Wind River ist vor allem straight inszeniertes Genrekino, dessen Handlung aus bekannten Formeln besteht: Es gibt das Spurenlesen, die Ermittlungen zweier ungleicher Ermittler, es gibt deren persönliche Befindlichkeiten, biographische Hintergründe, unverarbeitete Traumata bei Cory und die Initiation der jungen, unerfahrenen aber engagierten Ermittlerin.
Es gibt Verfolgungsjagden und undurchsichtige Verdächtige, dazwischen ein paar harte,
eisige Schießereien, schließlich Suspense und die Auflösung der Geheimnisse, sowie einen ziemlichen hässlichen, expliziten Rückblick auf den Gangrape, der dem Tod des Mädchen in der ersten Szene vorausging.
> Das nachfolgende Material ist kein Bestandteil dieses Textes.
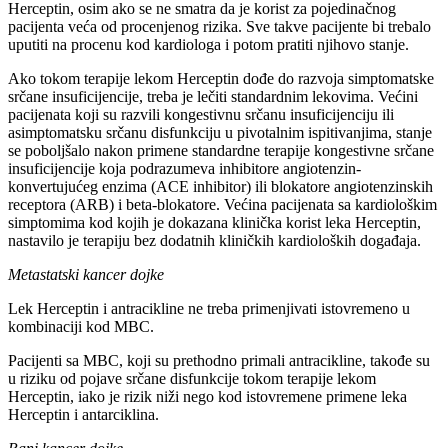
Herceptin, osim ako se ne smatra da je korist za pojedinačnog
pacijenta veća od procenjenog rizika. Sve takve pacijente bi trebalo
uputiti na procenu kod kardiologa i potom pratiti njihovo stanje.
Ako tokom terapije lekom Herceptin dođe do razvoja simptomatske
srčane insuficijencije, treba je lečiti standardnim lekovima. Većini
pacijenata koji su razvili kongestivnu srčanu insuficijenciju ili
asimptomatsku srčanu disfunkciju u pivotalnim ispitivanjima, stanje
se poboljšalo nakon primene standardne terapije kongestivne srčane
insuficijencije koja podrazumeva inhibitore angiotenzin-
konvertujućeg enzima (ACE inhibitor) ili blokatore angiotenzinskih
receptora (ARB) i beta-blokatore. Većina pacijenata sa kardiološkim
simptomima kod kojih je dokazana klinička korist leka Herceptin,
nastavilo je terapiju bez dodatnih kliničkih kardioloških događaja.
Metastatski kancer dojke
Lek Herceptin i antracikline ne treba primenjivati istovremeno u
kombinaciji kod MBC.
Pacijenti sa MBC, koji su prethodno primali antracikline, takođe su
u riziku od pojave srčane disfunkcije tokom terapije lekom
Herceptin, iako je rizik niži nego kod istovremene primene leka
Herceptin i antarciklina.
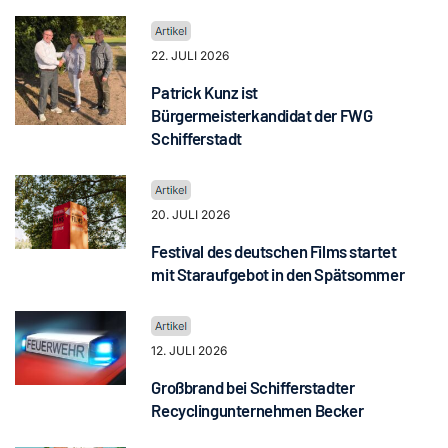
22. JULI 2026
Patrick Kunz ist
Bürgermeisterkandidat der FWG
Schifferstadt
20. JULI 2026
Festival des deutschen Films startet
mit Staraufgebot in den Spätsommer
12. JULI 2026
Großbrand bei Schifferstadter
Recyclingunternehmen Becker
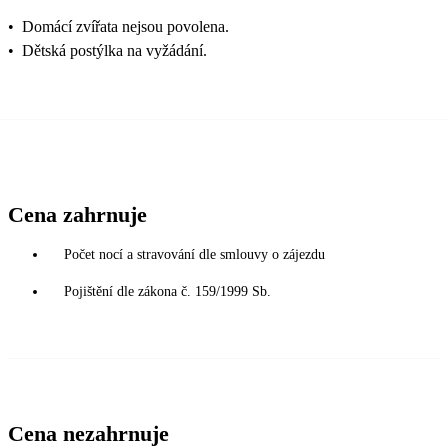
•
Domácí zvířata nejsou povolena.
•
Dětská postýlka na vyžádání.
Cena zahrnuje
Počet nocí a stravování dle smlouvy o zájezdu
Pojištění dle zákona č. 159/1999 Sb.
Cena nezahrnuje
Es ist auch eingewoben in klassische Americana, die Erzählung eines Landes und einer Nation, der Melange aus zwei Seiten, den Indianern und den Weißen, dem Eis und dem Feuer. Terry Sheridan, in Hollywood bekannt als Schauspieler, hat sich zuletzt auch zum gefeierten Drehbuchautor gemausert, seit er die Scripts für Denis Villeneuves Sicario und Hell or High Water von David Mackenzie schrieb. Auch zu seinem ersten eigenen Film Wind River schrieb er das Drehbuch. Sheridans Regiedebüt lebt von den Gegensätzen seiner Geschichte. Sein Amerika hat Abgründe und viele Gesichter. Dies ist ein Film, in dem die Gewalt ein untrennbarer Teil Amerikas ist, und sich mit elementarer Wucht ereignet.
Am Ende dieses unbedingt sehenswerten Kinofilms gibt es noch einmal eine Schießerei, die sich mit unmittelbarer, fürs Hollywoodkino ungewöhnlicher Direktheit ereignet.
Früher starb man noch an einer Schusswunde – hier schießt man einfach weiter, hier geht es nicht so einfach. Für die Bösen nicht, und für die Guten schon gar nicht.